═══ SELECTED EXCERPT ═══
The Martinengo mausoleum stands out as one of the greatest masterpieces of the Brescian Renaissance in the field of sculpture, in which all the main elements characteristic of the new art, new interests and new trends of the time from central Italy converge: architectural and artistic purity, refinement of chromatics, recourse to ancient marbles, many of them probably salvaged, mythological iconography and high celebration of the deceased for whom the monument is intended.

The work has a remarkably celebratory character, enhanced in particular by the sought-after chromatic effect and the use of different types of stones and marbles, some of which are also refined and ancient. On the Botticino marble plinth rest the four columns with their shafts in gray stone from Trentino, like the pedestals and shafts of the mirrored lesenes, which contrasts with the white of the capitals, bases, and background panels. Further contrast is then sought with the use of red Verona marble, and the same contrasts are detected in the upper sarcophagus, but reversed: instead of the white-gray-white sequence below, here there is gray-white-gray, plus a long lath of red marble as the frieze of the crowning entablature. Completing the color variety are numerous porphyry discs and colored stones, probably taken from ruined Roman monuments, particularly at the corners of the sarcophagus tiles and on the plinth, where there is a large central black clipeus.
═══ RECORDS SUPPLIED ═══
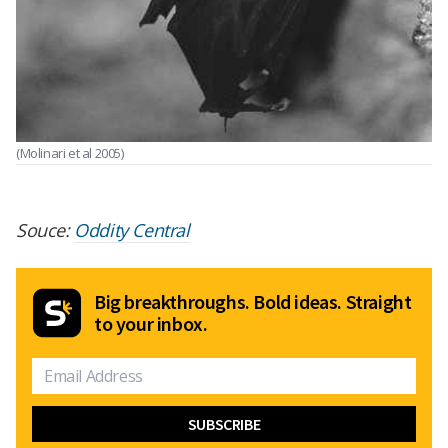
(Molinari et al 2005)
Souce:
Oddity Central
Big breakthroughs. Bold ideas. Straight
to your inbox.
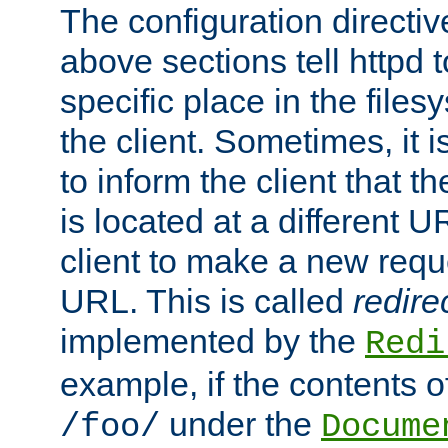
The configuration directiv
above sections tell httpd 
specific place in the files
the client. Sometimes, it i
to inform the client that 
is located at a different U
client to make a new requ
URL. This is called
redire
implemented by the
Redi
example, if the contents of
under the
/foo/
Docume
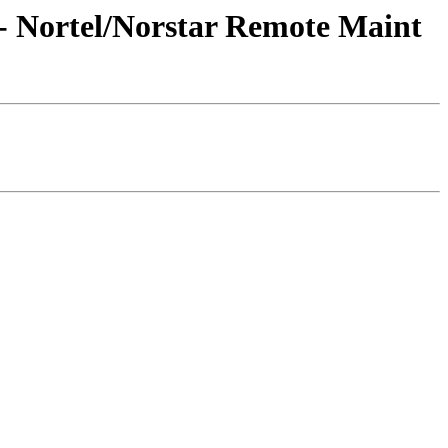
- Nortel/Norstar Remote Maint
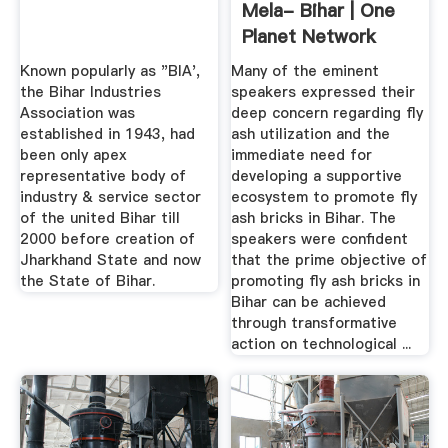
Mela- Bihar | One
Planet Network
Known popularly as "BIA',
Many of the eminent
the Bihar Industries
speakers expressed their
Association was
deep concern regarding fly
established in 1943, had
ash utilization and the
been only apex
immediate need for
representative body of
developing a supportive
industry & service sector
ecosystem to promote fly
of the united Bihar till
ash bricks in Bihar. The
2000 before creation of
speakers were confident
Jharkhand State and now
that the prime objective of
the State of Bihar.
promoting fly ash bricks in
Bihar can be achieved
through transformative
action on technological ...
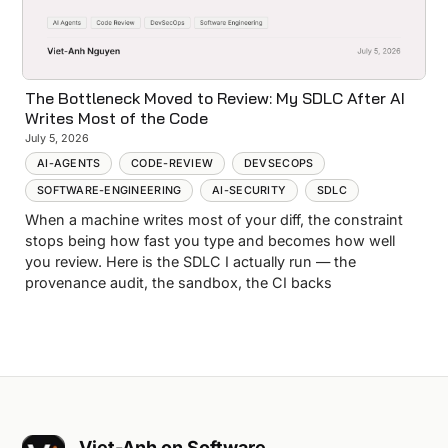
The Bottleneck Moved to Review: My SDLC After AI
Writes Most of the Code
July 5, 2026
AI-AGENTS
CODE-REVIEW
DEVSECOPS
SOFTWARE-ENGINEERING
AI-SECURITY
SDLC
When a machine writes most of your diff, the constraint
stops being how fast you type and becomes how well
you review. Here is the SDLC I actually run — the
provenance audit, the sandbox, the CI backs
Viet-Anh on Software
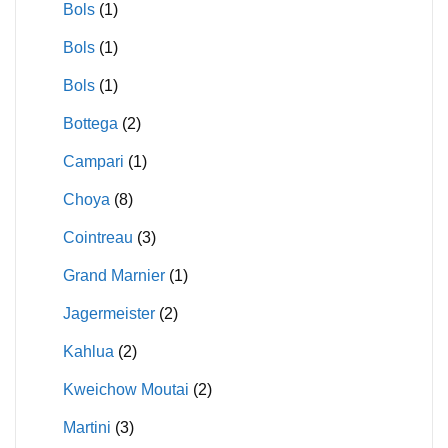
Bols
(1)
Bols
(1)
Bols
(1)
Bottega
(2)
Campari
(1)
Choya
(8)
Cointreau
(3)
Grand Marnier
(1)
Jagermeister
(2)
Kahlua
(2)
Kweichow Moutai
(2)
Martini
(3)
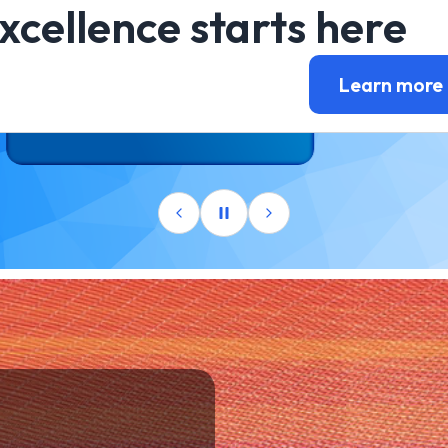
xcellence starts here
Learn more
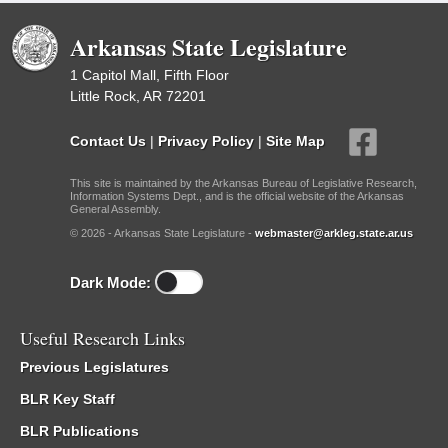
Arkansas State Legislature
1 Capitol Mall, Fifth Floor
Little Rock, AR 72201
Contact Us
|
Privacy Policy
|
Site Map
This site is maintained by the Arkansas Bureau of Legislative Research,
Information Systems Dept., and is the official website of the Arkansas
General Assembly.
© 2026 - Arkansas State Legislature -
webmaster@arkleg.state.ar.us
Dark Mode:
Useful Research Links
Previous Legislatures
BLR Key Staff
BLR Publications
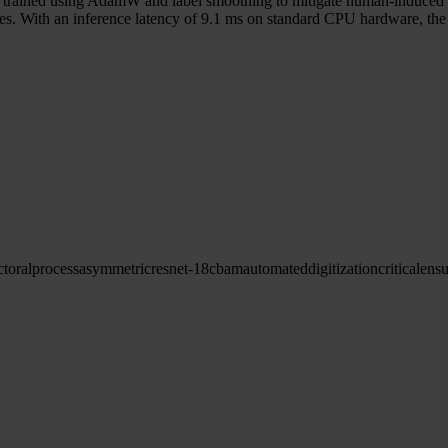
s trained using AdamW and label smoothing to mitigate human-induced l
s. With an inference latency of 9.1 ms on standard CPU hardware, the p
ctoral
process
asymmetric
resnet-18
cbam
automated
digitization
critical
ensu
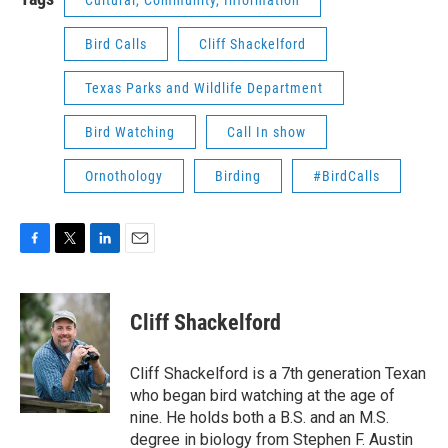
Bird Calls
Cliff Shackelford
Texas Parks and Wildlife Department
Bird Watching
Call In show
Ornothology
Birding
#BirdCalls
F
T
L
E
a
w
i
m
c
i
n
a
e
t
k
i
Cliff Shackelford
b
t
e
l
o
e
d
o
r
I
Cliff Shackelford is a 7th generation Texan
k
n
who began bird watching at the age of
nine. He holds both a B.S. and an M.S.
degree in biology from Stephen F. Austin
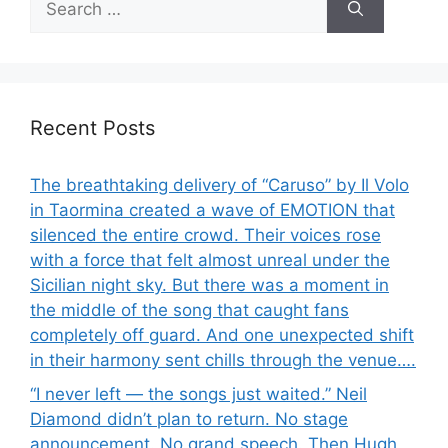
for:
Recent Posts
The breathtaking delivery of “Caruso” by Il Volo
in Taormina created a wave of EMOTION that
silenced the entire crowd. Their voices rose
with a force that felt almost unreal under the
Sicilian night sky. But there was a moment in
the middle of the song that caught fans
completely off guard. And one unexpected shift
in their harmony sent chills through the venue….
“I never left — the songs just waited.” Neil
Diamond didn’t plan to return. No stage
announcement. No grand speech. Then Hugh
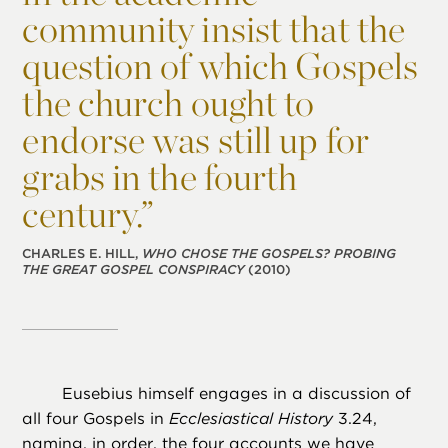
community insist that the
question of which Gospels
the church ought to
endorse was still up for
grabs in the fourth
century.”
CHARLES E. HILL,
WHO CHOSE THE GOSPELS? PROBING
THE GREAT GOSPEL CONSPIRACY
(2010)
Eusebius himself engages in a discussion of
all four Gospels in
Ecclesiastical History
3.24,
naming, in order, the four accounts we have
═══
• [DIRECTIONS]
A. Decide whether each statement below agrees with the passage on the Martinengo mausoleum, answering yes or no and quoting the words of the passage that settle it.
(i) The four columns rest on a plinth of Botticino marble.
(ii) The upper sarcophagus repeats the white-gray-white sequence found below.
(iii) The shafts of the four columns are made of white marble.
B. Duplicate everything in the passage on the Martinengo mausoleum from "The Martinengo mausoleum" down to "monument is intended.".
C. Finish out the next part of the passage on the Martinengo mausoleum, picking up after its final sentence.

• [TASK RESPONSES]
A.
(i) Yes: "On the Botticino marble plinth rest the four columns"
(ii) No: "instead of the white-gray-white sequence below, here there is gray-white-gray"
(iii) No: "the four columns with their shafts in gray stone from Trentino"

B.
The Martinengo mausoleum stands out as one of the greatest masterpieces of the Brescian Renaissance in the field of sculpture, in which all the main elements characteristic of the new art, new interests and new trends of the time from central Italy converge: architectural and artistic purity, refinement of chromatics, recourse to ancient marbles, many of them probably salvaged, mythological iconography and high celebration of the deceased for whom the monument is intended.

C.
The numerous bronze reliefs increase the preciousness and value of the monument and can be grouped into two sets: one with a mythological character and one with a religious character. The mythological reliefs decorate the base of the monument and the backdrop behind the columns: here, in particular, the Scene of Sacrifice and the Scene of Battle present a certain workmanship, resolving the two complex and articulated scenes in the order of a few centimeters with a very high level of detail. However, it is not possible to find the overall sense of the iconographic scheme carried out by the antique reliefs, mainly due to the loss of numerous roundels that adorned the pedestals of the columns.

The Christian subjects are gathered along the sarcophagus, divided between the Stories of the Passion and the Triumphs of the Virtues in the frieze below, both of which are incomplete. The Triumphs are suitable for celebrating the moral and civic qualities of the deceased, while the Stories of the Passion are pertinent to the monument's funerary purpose.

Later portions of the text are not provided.